Habíamos oído y leído mucho acerca de cruzar la frontera entre Tailandia y Camboya por el paso de Poipet. La mayoría eran cosas malas, pero pocas opciones teníamos porque ésa era la entrada que mejor nos venía para llegar a Siem Reap y los templos de Angkor.


Nuestro templo favorito en Angkor, el de las mil caras
Hay muchos blogs en los que explican las malas experiencias con los viajes organizados desde Kao San Road, precios desorbitados, funcionarios que te intentan timar en la frontera diciéndote que no te puedes sacar el visado en el lado de Camboya, ¡todo un jaleo! Así que como estábamos hartos de leer cosas disparatadas y como llega un momento en que ya no te fías ni de tu sombra, decidimos pasar de viajes-todo-programado y hacerlo por nuestra cuenta. 



Tardamos un total de nueve horas para ir desde Bangkok hasta Siem Reap, lo cual no está nada mal. A las cinco de la mañana salimos del hotel y agarramos un taxi que nos dejó en la estación de trenes. Por poco más de un euro, y aproximadamente cinco horas después, el tren nos iba a dejar en Aranyaprathet. El viaje fue asombroso. Pocos turistas (unos seis) decidimos ir hasta la frontera en un tren de tercera, con bancos de madera y ventiladores colgando del techo. Pero, de nuevo, el viaje fue asombroso: por el paisaje rural tailandés, las vendedoras ambulantes, las veinte señoras que subieron tras comprar en el mercado del pueblo de al lado y el buen señor que no dejaba de interesarse por la procedencia y la comodidad de todos los foráneos. 

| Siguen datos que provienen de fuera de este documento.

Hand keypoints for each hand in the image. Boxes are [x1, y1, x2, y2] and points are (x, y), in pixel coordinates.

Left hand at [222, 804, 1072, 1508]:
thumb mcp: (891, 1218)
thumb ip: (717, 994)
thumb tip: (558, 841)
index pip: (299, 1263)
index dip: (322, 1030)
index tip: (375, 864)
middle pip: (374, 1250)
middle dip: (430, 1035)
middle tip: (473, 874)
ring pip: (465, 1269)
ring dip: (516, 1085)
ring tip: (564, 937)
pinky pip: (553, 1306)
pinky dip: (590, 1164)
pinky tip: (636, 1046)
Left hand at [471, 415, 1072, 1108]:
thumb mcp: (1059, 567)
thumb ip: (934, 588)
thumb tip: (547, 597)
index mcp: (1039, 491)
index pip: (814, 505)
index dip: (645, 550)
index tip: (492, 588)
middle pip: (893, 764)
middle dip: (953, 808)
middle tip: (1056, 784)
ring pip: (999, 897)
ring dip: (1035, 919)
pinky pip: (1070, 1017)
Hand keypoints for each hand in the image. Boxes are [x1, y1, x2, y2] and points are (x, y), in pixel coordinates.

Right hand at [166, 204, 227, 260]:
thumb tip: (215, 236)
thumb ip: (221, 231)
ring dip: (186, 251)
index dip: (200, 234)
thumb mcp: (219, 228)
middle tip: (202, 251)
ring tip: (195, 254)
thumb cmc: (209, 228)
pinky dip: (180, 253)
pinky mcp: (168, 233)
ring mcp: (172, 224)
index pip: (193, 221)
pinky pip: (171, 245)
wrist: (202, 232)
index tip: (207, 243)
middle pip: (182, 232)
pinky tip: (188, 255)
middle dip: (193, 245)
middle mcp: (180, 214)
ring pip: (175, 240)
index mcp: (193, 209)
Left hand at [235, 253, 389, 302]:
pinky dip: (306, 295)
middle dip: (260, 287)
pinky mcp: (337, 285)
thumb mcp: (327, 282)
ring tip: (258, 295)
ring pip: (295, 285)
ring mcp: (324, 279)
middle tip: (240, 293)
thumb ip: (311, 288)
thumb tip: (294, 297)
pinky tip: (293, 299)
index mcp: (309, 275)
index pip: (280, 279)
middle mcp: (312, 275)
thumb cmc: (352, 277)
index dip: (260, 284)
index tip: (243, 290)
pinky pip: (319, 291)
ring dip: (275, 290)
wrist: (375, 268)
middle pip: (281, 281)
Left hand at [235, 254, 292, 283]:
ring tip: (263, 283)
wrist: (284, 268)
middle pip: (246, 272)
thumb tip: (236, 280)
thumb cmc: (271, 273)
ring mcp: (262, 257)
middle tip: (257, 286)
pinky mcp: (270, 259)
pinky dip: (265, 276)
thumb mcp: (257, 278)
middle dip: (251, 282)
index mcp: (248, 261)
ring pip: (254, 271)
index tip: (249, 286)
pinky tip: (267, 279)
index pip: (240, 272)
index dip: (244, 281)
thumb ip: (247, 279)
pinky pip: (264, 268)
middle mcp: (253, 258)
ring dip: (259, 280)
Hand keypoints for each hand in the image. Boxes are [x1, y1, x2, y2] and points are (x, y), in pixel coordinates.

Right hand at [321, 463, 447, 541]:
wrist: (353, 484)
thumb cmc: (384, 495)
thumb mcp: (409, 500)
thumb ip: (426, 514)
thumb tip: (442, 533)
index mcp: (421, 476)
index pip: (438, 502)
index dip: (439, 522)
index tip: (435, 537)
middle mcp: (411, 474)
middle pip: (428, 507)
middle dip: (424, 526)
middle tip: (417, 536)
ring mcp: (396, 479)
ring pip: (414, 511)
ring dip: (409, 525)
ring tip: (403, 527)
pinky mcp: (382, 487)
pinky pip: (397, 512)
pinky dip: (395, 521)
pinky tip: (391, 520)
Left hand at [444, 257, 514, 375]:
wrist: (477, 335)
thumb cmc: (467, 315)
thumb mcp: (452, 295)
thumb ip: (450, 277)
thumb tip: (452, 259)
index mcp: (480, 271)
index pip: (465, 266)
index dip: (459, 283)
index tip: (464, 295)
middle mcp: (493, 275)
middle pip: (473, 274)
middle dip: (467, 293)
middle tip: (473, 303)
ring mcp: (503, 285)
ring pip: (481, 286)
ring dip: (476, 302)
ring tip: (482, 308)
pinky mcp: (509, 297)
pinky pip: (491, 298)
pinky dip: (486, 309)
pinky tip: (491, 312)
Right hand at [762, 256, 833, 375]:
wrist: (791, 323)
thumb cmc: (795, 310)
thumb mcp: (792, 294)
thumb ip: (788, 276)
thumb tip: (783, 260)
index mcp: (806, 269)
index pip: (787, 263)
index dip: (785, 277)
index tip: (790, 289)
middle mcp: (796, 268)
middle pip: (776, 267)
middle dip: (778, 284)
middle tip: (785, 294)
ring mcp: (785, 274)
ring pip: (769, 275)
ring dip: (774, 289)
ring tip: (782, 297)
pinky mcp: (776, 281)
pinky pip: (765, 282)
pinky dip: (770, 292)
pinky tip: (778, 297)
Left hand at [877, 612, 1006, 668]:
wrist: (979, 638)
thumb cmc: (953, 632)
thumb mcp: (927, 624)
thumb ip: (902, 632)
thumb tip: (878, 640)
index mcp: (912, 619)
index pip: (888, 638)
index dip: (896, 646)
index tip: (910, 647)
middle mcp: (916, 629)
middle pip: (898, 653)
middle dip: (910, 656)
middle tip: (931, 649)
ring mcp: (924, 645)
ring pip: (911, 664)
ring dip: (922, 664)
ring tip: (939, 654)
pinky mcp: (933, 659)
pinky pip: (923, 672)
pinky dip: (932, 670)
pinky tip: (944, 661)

Con los pies en Aranyaprathet, agarramos un tuk-tuk hasta la frontera, donde debíamos sellar el pasaporte para poder salir de Tailandia. Lo llevábamos todo muy claro y estudiado, así que cuando nos vimos delante de la tienda de los compis del tuktukero, empezamos a olernos el percal. “Aquí, aquí, para el visado, aquí. Entrad, entrad.” Nosotros, como quien oye llover, agarramos las mochilas y nos piramos. Siempre con un “No, thank you”, por supuesto.  Llegamos a las oficinas tailandesas y en cinco minutos ya estábamos yendo hacia Camboya. Como decíamos, uno ya no se fía ni de su sombra, por eso a todo aquel que nos indicaba hacia adónde teníamos que ir lo mirábamos con cara de “¿seguro?”.  


Nosotros todo recto y tras atravesar ese extraño mundo que hay entre país y país en el que te puedes encontrar desde un burdel, hasta un casino, pasando por vendedores ambulantes de cualquier cosa, llegamos a las oficinas de inmigración camboyanas. Habíamos oído que la policía de aquí es una de las más corruptas del mundo. De momento no lo sabemos y tampoco queremos comprobarlo, pero lo que sí que vimos es que son unos cachondos. Repasaron uno a uno todos los sellos de nuestro pasaporte mientras se tronchaban de la risa. 

Y en un abrir y cerrar de ojos ya estábamos en Camboya. Ahora sólo quedaba llegar hasta Siem Reap. Por suerte, coincidimos con dos chicos alemanes majísimos y compartimos un taxi. 


En el mercado nocturno de Siem Reap


Barbacoa khmer, con cocodrilo incluido
Siem Reap nos recibió con lluvia, un diluvio universal que duró sólo veinte minutos. Los siguientes días hizo tanto sol que nos salieron hasta ampollas. El principal reclamo de la ciudad, y del país, son los templos de Angkor, con dos millones de visitas cada año. Y no es para menos. Estas construcciones religiosas son impresionantes, datan de los siglos IX d.C al XV d.C y han sobrevivido a la masacre de los Jemeres Rojos y la guerra con sus vecinos vietnamitas. 


Pierna de Débora llena de ampollitas





Pasamos tres días recorriendo en bici la mayoría de los templos. Os podríamos volcar aquí todos los datos históricos que se pueden encontrar en las guías y en internet, pero preferimos colgar algunas de nuestras cuatrocientas fotos para que veáis todo lo que los textos no dicen.

















Llevábamos sólo un día en Camboya y ya nos habíamos quedado con la boca abierta. Y aún no habíamos visto nada… del país más pobre en el que de momento hemos estado y  donde, curiosamente, vive la gente más amable y más sonriente que vamos a conocer.